The Baker lab examines genetic and developmental aspects of placental biology, ranging from differentiation to disease. We use multiple model systems, including murine embryos, stem cells, and human tissues, to ask and answer questions about how cell types are formed, how they communicate in a rapidly changing environment, how they’ve evolved, and how all of this might contribute to disease.
Scroll down for highlights of what’s happening in the lab!
How do cells become endoderm and mesoderm?
We have discovered that the formation of mesoderm and endoderm depends on the interaction between the role of the HLH proteins, E2A and HEB, and the Nodal signaling pathway. Importantly, we have found that HEB also associates with the histone repressive mark, H3K27me3, to regulate developmental genes (Yoon et al., 2015). We also have shown that E2a is required for endoderm and mesoderm formation in the frog embryo and its role is both to activate developmental transcription factors and to repress the molecule Lefty (Wills et al., 2015).
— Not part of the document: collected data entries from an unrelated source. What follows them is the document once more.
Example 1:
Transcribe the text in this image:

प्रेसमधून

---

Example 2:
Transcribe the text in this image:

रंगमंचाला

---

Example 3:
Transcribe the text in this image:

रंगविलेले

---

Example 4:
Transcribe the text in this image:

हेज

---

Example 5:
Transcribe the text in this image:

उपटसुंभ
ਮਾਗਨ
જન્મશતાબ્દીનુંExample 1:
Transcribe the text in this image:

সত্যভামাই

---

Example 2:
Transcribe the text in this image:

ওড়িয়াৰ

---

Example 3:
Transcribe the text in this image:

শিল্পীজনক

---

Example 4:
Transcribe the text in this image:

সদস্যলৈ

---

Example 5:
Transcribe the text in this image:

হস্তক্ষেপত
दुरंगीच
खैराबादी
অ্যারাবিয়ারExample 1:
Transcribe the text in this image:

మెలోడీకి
Transposons guide evolution of trophectoderm.
In examining the genomics of trophoblast stem cells and placenta, we have been elucidating how this critical mammalian organ evolved. We find that a single transposable element has contributed 30% of the binding sites for the key transcription factors Cdx2, Eomes and Elf5 – all three being essential for establishment of the trophectodermal lineage in mammals (Chuong et al., 2013). We are continuing to examining the role of transposable elements in placentation.
The placental genome has regions of under and over amplification.
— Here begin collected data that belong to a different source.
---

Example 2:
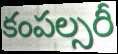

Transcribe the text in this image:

కంపల్సరీ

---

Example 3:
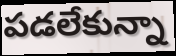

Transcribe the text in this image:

పడలేకున్నా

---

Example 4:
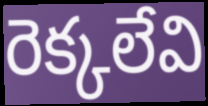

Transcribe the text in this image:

రెక్కలేవి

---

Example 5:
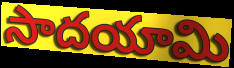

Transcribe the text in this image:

సాదయామి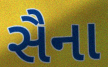
સૈનાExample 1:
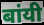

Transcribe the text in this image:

बांयी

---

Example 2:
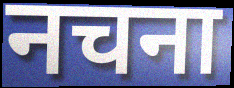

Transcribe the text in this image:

नचना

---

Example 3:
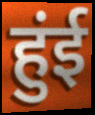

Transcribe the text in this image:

हुंई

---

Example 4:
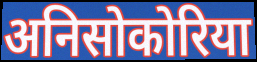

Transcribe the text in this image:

अनिसोकोरिया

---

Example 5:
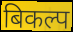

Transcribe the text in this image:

बिकल्प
Placental cells are typically polyploid or multinucleated in all species and tolerate a significant amount of moisacism. In examining mouse polyploid placental cells, we find specific regions of under and over represented regions. Under amplified regions are highly enriched for sensory and adhesion genes whereas over represented regions are mainly placental hormones. Overall, we suggest that genomic copy number variation may be responsible for regulating specific classes of genes in the placenta (Hannibal et al., 2014).
The egg is the only cell that internalizes a foreign nucleus and efficiently and rapidly reprograms it to pluripotency. We have taken a genome wide approach to define how the egg reprograms cells. Transcriptomics and proteomics have revealed that the egg is a highly organized cell and this organization drives efficient reprogramming. Current work is focused on drawing parallels between somatic reprogramming and fertilization.
Tail regeneration in the tadpole
While pathways guiding cell fate specification in the embryo have been explored over the past 20 years, very little is known about how tissue regeneration occurs – particularly in the spinal cord. We have been examining the chromatin and transcriptome context of the regenerating spinal cord during a timeseries spanning hours post injury.
Diseases of pregnancy
We are investigating the genetics of preeclampsia in the Peruvian Altiplano and the disease accreta using genomic technologies.